The three miRNAs in the predictive signature identified in this study have been shown to be dysregulated in CRC and other cancer in previous studies, which indicates their biological relevance. miR-31 was found to be upregulated in CRC and was associated with advanced disease stage and deeper invasion of tumors [18, 34]. Increased expression of the miR-17-92 cluster which encompasses six miRNAs (miR-17, miR-18a, miR-19a, miR-20a, miR-19b-1, and miR-92a-1) has been reported to be associated with microsatellite stable colon tumors, neoplastic transformation of colonic epithelium, and adenoma to carcinoma progression [3537]. A single miRNA (miR-17) representative of the six transcripts in the miR-17-92 cluster was chosen for validation as co-expression of these polycistronic transcripts is a well-established feature of cancer regulatory networks [26, 37, 38]. Interestingly, fluorouracil (5-FU), which has been the cornerstone of CRC medical treatment since the late 1950s and remains to be the backbone of current treatment regime, was reported to downregulate the expression of the miR-17-92 cluster in a dose-dependent manner [39]. A better understanding of the interaction between these miRNAs and 5-FU may provide novel therapeutic insights. In contrast to both miR-31 and miR-17-92, miR-139-5p has not been previously shown to be dysregulated in CRC. Our finding of reduced miR-139-5p expression in colorectal tumors is in keeping with its reported tumor suppressor roles in gastric and endometrial adenocarcinomas [40, 41]. Despite the difference in our profiling methodology compared to previous studies, a number of miRNAs found to be dysregulated in our study overlap with previous reports, highlighting the consistency of the findings [42, 43]. Rather than using hybridization array platforms, the microarray chosen for use in this study was a PCR-based microfluidic system. The increased sensitivity, specificity and dynamic range facilitated by RT-qPCR made it an attractive alternative to more traditional hybridization methodologies.

The recent discovery of the presence of miRNAs in the circulation has generated much scientific and clinical interest. MiRNAs have been shown to be stable non-invasive biomarkers for early diagnosis and potentially postoperative monitoring of cancer patients [4446]. Intriguingly, two separate studies to date have reported that plasma miR-92 is a sensitive marker that discriminates between CRC patients and normal controls [47, 48]. This has major clinical implications in the early diagnosis of CRC. Furthermore, circulating miRNAs levels have been demonstrated to correlate with tumor miRNAs expression [46, 47]. The signature predictive of tumor status generated in our study consists of the miR-17-92 cluster, which is in keeping with its predictive role in the plasma.

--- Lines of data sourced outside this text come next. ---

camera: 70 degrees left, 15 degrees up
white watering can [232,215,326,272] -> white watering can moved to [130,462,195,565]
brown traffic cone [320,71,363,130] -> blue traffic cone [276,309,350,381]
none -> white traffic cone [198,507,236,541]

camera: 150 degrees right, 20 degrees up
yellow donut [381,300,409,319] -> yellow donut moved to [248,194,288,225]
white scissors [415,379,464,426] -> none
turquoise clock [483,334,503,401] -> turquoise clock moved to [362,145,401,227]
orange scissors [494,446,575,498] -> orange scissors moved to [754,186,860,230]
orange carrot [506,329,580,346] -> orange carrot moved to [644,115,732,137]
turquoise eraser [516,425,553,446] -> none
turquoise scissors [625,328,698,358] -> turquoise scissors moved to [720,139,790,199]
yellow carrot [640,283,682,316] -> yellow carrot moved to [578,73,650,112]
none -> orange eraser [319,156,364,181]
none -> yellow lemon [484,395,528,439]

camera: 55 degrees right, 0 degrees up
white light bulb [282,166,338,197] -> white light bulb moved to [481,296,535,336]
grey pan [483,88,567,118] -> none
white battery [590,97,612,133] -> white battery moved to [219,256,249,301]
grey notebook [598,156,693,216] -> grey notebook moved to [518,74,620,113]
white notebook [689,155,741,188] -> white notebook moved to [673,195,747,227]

In conclusion, this study demonstrates that a RT-qPCR-based microarray platform and ANN analysis generated a miRNA signature predictive of tumor status in stage II CRC. Differential miRNA expression and association of specific miRNAs with clinicopathological features indicates their biological relevance in tumor development, growth, progression and invasion. This highlights their potential for development as novel biomarkers to better stratify patients at increased risk of disease recurrence to guide adjuvant therapy. Increasing understanding of the miRNA–mRNA regulatory mechanisms may provide a novel individual-based therapeutic strategy.